2.1 The Fishing Trip

Take the last point first. Suppose that we have plotted something against something, on a ``fishing expedition'' of this type. There are grave dangers involved in this expedition, and we must ask ourselves the following questions.

Does the eye see much correlation? If not, calculation of a formal correlation statistic is probably a waste of time.
Could the apparent correlation be a result of selection effects? Consider, for instance, the beautiful correlation in Fig. 1(a), in which Sandage (1972) plotted radio luminosities of sources in the 3CR catalogue as a function of distance modulus. At first sight it proves luminosity evolution for radio sources. Are not the more distant objects (at earlier epochs) clearly the more powerful? In fact, as Sandage recognized, it proves nothing of the kind. The sample is flux- (or apparent-intensity) limited; the solid line shows the flux density limit of the 3CR catalogue. The lower right-hand region can never be populated; such objects are too faint to show above the limit of the 3CR catalogue. But what about the upper left-hand region? Provided that the luminosity function (the true space density in objects per Mpc³) slopes downward with increasing luminosity, the objects are bound to crowd towards the line. This is about all that can be gleaned immediately from the diagram - the space density of powerful radio sources is less than the space density of their weaker brethren. The diagram says nothing about the epoch dependence of properties of radio sources.

Fig. 1. Examples of ``correlations''. (a) The radio luminosity of identifications with radio sources in the 3CR catalogue versus distance modulus (Sandage 1972); dots are radio galaxies, crosses are quasars. The solid line shows the flux density limit of the 3CR catalogue. (b) Fictitious plots, for which formal test would indicate significant correlation but whose forms strongly suggest that data errors or selection effects would be responsible. (c) An early Hubble diagram (Hubble 1936), a plot of radial velocity versus distance to galaxies as estimated by their angular size.

It is worth emphasizing the lesson of the diagram. Astronomers produce many plots of this type, and will describe purported correlations in terms such as ``the lower right-hand region of the diagram is unpopulated because of the detection limit, but there is no reason why objects in the upper left-hand region should have escaped detection. . .''. True, but nor can they escape probability; the upper left of Sandage's diagram is not filled with QSOs and radio galaxies because in order to have a hope of encountering a powerful radio source we need to sample large spheres about us (3C273 is fortuitously close). Small spheres, corresponding to small redshifts and small distance moduli, will yield only low-luminosity radio sources because their space density is so much the higher. The lesson applies to any proposed correlation for variables with steep probability density functions dependent upon one of the variables plotted.

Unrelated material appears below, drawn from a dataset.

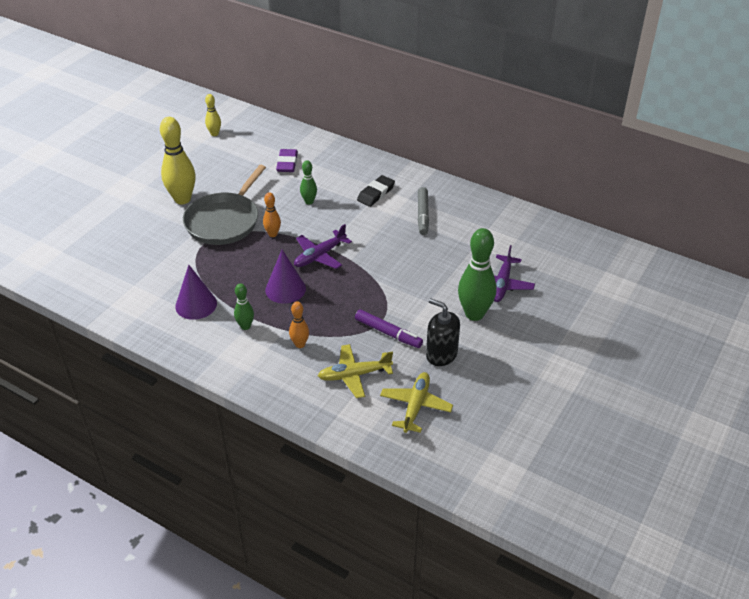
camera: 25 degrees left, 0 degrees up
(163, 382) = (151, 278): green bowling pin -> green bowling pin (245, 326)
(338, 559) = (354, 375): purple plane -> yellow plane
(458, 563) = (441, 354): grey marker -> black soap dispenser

If we are happy about (2), we can try formal calculation of the significance of the correlation as described in Section 2.2. Further, if there is a correlation, does the regression line (Section 3.1) make sense?
If we are still happy, we must return to the plot to ask if the formal result is realistic. A rule of thumb - if 10 per cent of the points are grouped by themselves so that covering them with the thumb destroys the correlation to the eye, then we should doubt the result, no matter what significance level we have found. Beware, in particular, of plots that look like those of Fig. 1(b), plots which strongly suggest selection effects, data errors or some other form of statistical conspiracy.
If we are still confident, we must remember that a correlation does not prove a causal connection. The essential point is that correlation may simply indicate a dependence of both variables on a third variable. Cigarette manufacturers said so for years; but finding the physical attribute that caused heart/lung disease and the desire to smoke proved difficult. But there are many famous instances, e.g. the correlation between the general knowledge of children and their height, and between the size of feet in China and the price of fish in Billingsgate Market. For the former the hidden variable is age (Are tall children cleverer? No, but they are older), while for the latter it is time.

There are in fact ways of searching for intrinsic correlations between variables when they are known to depend mutually upon a third variable. The problem, however, when on the fishing trip, is how to know about a third variable, how to identify it when we might suspect that it is lurking. Partial correlation is a science in itself; it is covered in both parametric and non-parametric forms by Stuart & Ord (1991), Macklin (1982), and Siegel & Castellan (1988).

Finally we must not become too discouraged by all the foregoing. Consider Fig. 1(c), a ragged correlation if ever there was one, although there are no nasty groupings of the type rejected by the rule of thumb. It is in fact one of the earliest ``Hubble diagrams'' - the discovery of the recession of the nebulae, and the expanding Universe (Hubble 1936).